I seem to watch myself sink down into my favourite place on the longest sofa, pick up the remote control and press PLAY. So absorbed am I in this strange moment, and so certain that I will hear in my own forgotten voice the yearning wistfulness of Strauss’s Four Last Songs - exquisite elegies to loss, that minutes pass before I notice that technology cannot yet follow fantasy! Nobody is singing; I am listening to a string quartet. By the time I get my bearings and recognise the A minor opus 132, the greatest of Beethoven’s towering, mystic late quartets, the Allegro ma non tanto is already underway. Notes leap and swirl, hurting my head. I cannot catch their meaning.

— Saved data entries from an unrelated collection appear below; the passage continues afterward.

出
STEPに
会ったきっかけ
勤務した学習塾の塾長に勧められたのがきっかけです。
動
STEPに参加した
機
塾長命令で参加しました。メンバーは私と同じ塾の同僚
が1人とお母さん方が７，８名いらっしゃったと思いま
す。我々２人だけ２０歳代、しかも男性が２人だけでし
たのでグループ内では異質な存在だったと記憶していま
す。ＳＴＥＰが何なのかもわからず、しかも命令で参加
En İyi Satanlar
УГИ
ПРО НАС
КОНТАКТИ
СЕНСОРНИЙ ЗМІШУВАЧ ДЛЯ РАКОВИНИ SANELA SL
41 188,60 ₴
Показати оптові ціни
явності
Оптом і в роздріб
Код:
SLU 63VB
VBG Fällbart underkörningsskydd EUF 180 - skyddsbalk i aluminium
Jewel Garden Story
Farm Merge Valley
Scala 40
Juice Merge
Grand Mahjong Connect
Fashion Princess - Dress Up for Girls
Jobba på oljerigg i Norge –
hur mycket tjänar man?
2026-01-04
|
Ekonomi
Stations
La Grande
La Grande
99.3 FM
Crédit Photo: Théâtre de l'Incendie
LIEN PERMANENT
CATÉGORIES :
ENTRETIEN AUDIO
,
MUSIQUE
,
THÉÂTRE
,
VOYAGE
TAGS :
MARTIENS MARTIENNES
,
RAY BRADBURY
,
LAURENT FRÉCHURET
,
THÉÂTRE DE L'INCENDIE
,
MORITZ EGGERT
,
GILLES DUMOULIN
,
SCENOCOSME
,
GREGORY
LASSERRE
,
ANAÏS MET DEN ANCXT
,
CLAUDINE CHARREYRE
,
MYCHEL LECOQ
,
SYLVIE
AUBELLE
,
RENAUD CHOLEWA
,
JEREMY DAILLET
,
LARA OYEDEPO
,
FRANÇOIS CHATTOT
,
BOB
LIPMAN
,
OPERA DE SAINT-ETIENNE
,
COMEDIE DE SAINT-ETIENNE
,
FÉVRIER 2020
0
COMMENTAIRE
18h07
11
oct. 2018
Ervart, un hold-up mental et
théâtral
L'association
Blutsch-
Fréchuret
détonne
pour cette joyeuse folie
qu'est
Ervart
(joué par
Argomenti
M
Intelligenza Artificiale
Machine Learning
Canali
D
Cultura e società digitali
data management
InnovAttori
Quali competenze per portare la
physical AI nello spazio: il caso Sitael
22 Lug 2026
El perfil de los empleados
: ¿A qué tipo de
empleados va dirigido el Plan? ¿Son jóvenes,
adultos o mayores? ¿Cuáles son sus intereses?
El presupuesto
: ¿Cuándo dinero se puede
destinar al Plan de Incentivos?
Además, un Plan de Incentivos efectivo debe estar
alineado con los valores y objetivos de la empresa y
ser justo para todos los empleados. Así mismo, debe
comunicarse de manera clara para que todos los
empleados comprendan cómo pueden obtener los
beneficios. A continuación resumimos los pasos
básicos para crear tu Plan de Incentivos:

Then I remember what comes next, close my eyes and wait.
The Heiliger Dankgesang is a hymn of thanksgiving and redemption, composed during Beethoven’s convalescence from agonising, near-fatal illness. Reams have been written about it; it has inspired great poetry. Heretically perhaps, it makes me think of sex: transcendent, absorbing and prolonged, with a lover endlessly inventive and surpassingly tender, but to whose miraculous prowess one may yet, without fear or shame, aspire. It is sublime beyond words.
I stop the music as the shimmering climax fades. Only then do I realise that Milo too is in the room. He stands just inside the door, transfixed and weeping silently, open-eyed and unabashed. Neither of us has an ounce of anger left; we are washed clean.
Suddenly embarrassed, I fall back upon a platitude. ‘Isn’t it wonderful?’ I say, ‘Almost too much to bear.’
Milo is silent for long moments, deep in thought. ‘No, not that,’ he says at last. ‘Not that. He’s just… talking to God.’
Milo turns away. I let him go and close my eyes again. When I come to, Gerald is sitting quite at ease in his accustomed chair by the piano. He smiles across at me, raises an eyebrow – and his glass - and whispers, ‘Welcome home?’
Time stops. Blood surges fortissimo into my ears; I command it to be silent. I wonder, does this man - my husband - actually remember what I am? Does he not understand that I have power in my very breath to burst that heavy crystal into splinters in his hand? I search his face. Only if I am satisfied will I consent to take his cue.